Hawaii House Republicans Discuss Cruise Industry


Representatives Colleen Meyer and Gene Ward discuss the cruise industry in Hawaii and purposed changes to rulings by the Departmen Representatives Colleen Meyer and Gene Ward discuss the cruise industry in Hawaii and purposed changes to rulings by the Department of Homeland Security.House Concurrent Resolution 79 requests the United States Department of Homeland Security, Customs and Boarder Protection, to reconsider the proposed rule amendment USCBP-2007-2008, Hawaii Coastwise Cruises. The resolution has been referred to the Tourism and culture (TAC) committee and the Public Safety and Military Affairs (PSM) committee.

With 2 of 3 NCL cruise ships leaving, federal rule change would kill local cruise industry. House Republicans introduced a resolution today calling for the Bureau of Customs and Border Protection to reconsider their proposed rule change that would affect coastwise cruises in Hawaii.

“The potential losses to our economy are staggering”, said House Minority Leader Lynn Finnegan.  “According to the Department of Business, Economic Development & Tourism’s estimates, this rule change could decrease sales by $155 million, decrease labor earnings by $44.4 million, and cost Hawaii almost 1,500 jobs,” she continued. “Given the recent business decisions by Norwegian Cruise Lines to pull Pride of Aloha and Pride of Hawaii from the local cruise market due to increased competition, we can ill afford to lose foreign cruise vessels as well,” Finnegan explained.

“Given the projected reduction in economic growth, I don’t think our economy can afford another $200 million dollar hit,” added House Minority Floor Leader Colleen Meyer (R-47th District), who is a member of the House Finance committee.  “And the loss of even more jobs through so many sectors of our economy is certainly undesirable,” continued Representative Meyer. The proposed rule would make foreign flagged cruise vessels travelling between U.S. ports stop at a foreign port for at least 48 hours.

  “This rule change will likely end most interisland cruises originating outside of Hawaii, leaving only Pride of America and this is not conducive to growing a local cruise industry,” commented Representative Barbara Marumoto (R-19th District ), member of the House committees on Economic Development & Business and Tourism, Arts & Culture.  “As has been reported in local media, without the boost in visitorship provided by all interisland cruises, tourism would have been flat for the past 4 years,” said Representative Marumoto.

“It makes no sense”, added Rep.

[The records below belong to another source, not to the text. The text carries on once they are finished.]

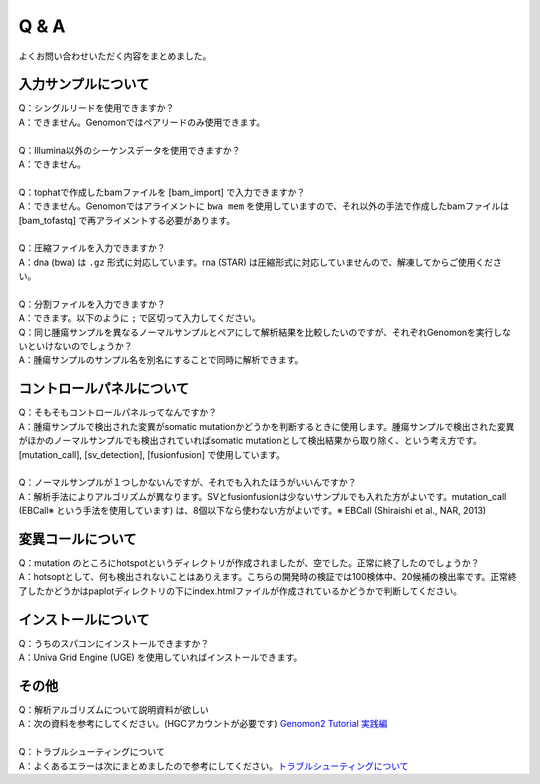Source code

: Q & A
==================

よくお問い合わせいただく内容をまとめました。

入力サンプルについて
-----------------------

| Q：シングルリードを使用できますか？
| A：できません。Genomonではペアリードのみ使用できます。
|
| Q：Illumina以外のシーケンスデータを使用できますか？
| A：できません。
|
| Q：tophatで作成したbamファイルを [bam_import] で入力できますか？
| A：できません。Genomonではアライメントに ``bwa mem`` を使用していますので、それ以外の手法で作成したbamファイルは [bam_tofastq] で再アライメントする必要があります。
|
| Q：圧縮ファイルを入力できますか？
| A：dna (bwa) は ``.gz`` 形式に対応しています。rna (STAR) は圧縮形式に対応していませんので、解凍してからご使用ください。
|
| Q：分割ファイルを入力できますか？
| A：できます。以下のように ``;`` で区切って入力してください。

.. code-block:: bash
  :caption: 分割されたサンプルを入力する場合の記述例
  
  [fastq]
  tumor,/path/to/tumor_R1_1.fastq;/path/to/tumor_R1_2.fastq,/path/to/tumor_R2_1.fastq;/path/to/tumor_R2_2.fastq

| Q：同じ腫瘍サンプルを異なるノーマルサンプルとペアにして解析結果を比較したいのですが、それぞれGenomonを実行しないといけないのでしょうか？
| A：腫瘍サンプルのサンプル名を別名にすることで同時に解析できます。

.. code-block:: bash
  :caption: tumorAをnormal1, normal2 とそれぞれペアにする場合の記述例
  
  [bam_import]
  tumorA1,/path/to/tumorA
  tumorA2,/path/to/tumorA
  normal1,/path/to/normal1
  normal2,/path/to/normal2
  
  [mutation_call]
  tumorA1,normal1,List1
  tumorA2,normal2,List1

コントロールパネルについて
------------------------------

| Q：そもそもコントロールパネルってなんですか？
| A：腫瘍サンプルで検出された変異がsomatic mutationかどうかを判断するときに使用します。腫瘍サンプルで検出された変異がほかのノーマルサンプルでも検出されていればsomatic mutationとして検出結果から取り除く、という考え方です。 [mutation_call], [sv_detection], [fusionfusion] で使用しています。
|
| Q：ノーマルサンプルが１つしかないんですが、それでも入れたほうがいいんですか？
| A：解析手法によりアルゴリズムが異なります。SVとfusionfusionは少ないサンプルでも入れた方がよいです。mutation_call (EBCall※ という手法を使用しています) は、8個以下なら使わない方がよいです。※ EBCall (Shiraishi et al., NAR, 2013)

変異コールについて
---------------------

| Q：mutation のところにhotspotというディレクトリが作成されましたが、空でした。正常に終了したのでしょうか？
| A：hotsoptとして、何も検出されないことはありえます。こちらの開発時の検証では100検体中、20候補の検出率です。正常終了したかどうかはpaplotディレクトリの下にindex.htmlファイルが作成されているかどうかで判断してください。

インストールについて
---------------------

| Q：うちのスパコンにインストールできますか？
| A：Univa Grid Engine (UGE) を使用していればインストールできます。

その他
---------

| Q：解析アルゴリズムについて説明資料が欲しい
| A：次の資料を参考にしてください。(HGCアカウントが必要です) `Genomon2 Tutorial 実践編 <https://supcom.hgc.jp/internal/materials/lect-pdf/20160624/20160624-genomon2.pdf>`__
|
| Q：トラブルシューティングについて
| A：よくあるエラーは次にまとめましたので参考にしてください。`トラブルシューティングについて <./man_trouble.html>`__


Gene Ward (R-17th District), also a member of the House Finance committee.  “This rule change is so damaging to our tourism industry and economy.  Every other state that is home to a port city that deals with the cruise industry opposes this change – Alaska, California, Washington, Maryland, and more.  Politicians from those states have testified against this rule change, but our Congressional delegation supports it.  Even Senator Inouye’s good friend from Alaska, Sen. Ted Stevens, is opposed to this.  Why is our Congressional delegation trying to further damage our economy?

“ In public commentary on the proposed rule change, the Hawaii Tourism Authority stated, “Hawaii’s cruise line industry provides great economic benefits to all affected islands, including generating business for tour and attraction operators, transportation providers, retailers, stevedoring and tug companies and may other residents and businesses providing goods and services to ships, passengers and crew. On Hawaii island, Kauai and Maui, the economic benefits from Hawaii’s cruise line industry has an even greater impact on the smaller island communities.” They further add that the “adoption of this item could mean the withdrawal of all international cruise business in Hawaii, and result in significant economic losses for our entire state.“

Besides the Hawaii Tourism Authority, the county of Hawaii, the Hawaii Island Chamber of Commerce, Royal Caribbean Cruises, the Hawaii Pilots Association, and the Governor, among others, have submitted public comments in opposition to the rule change.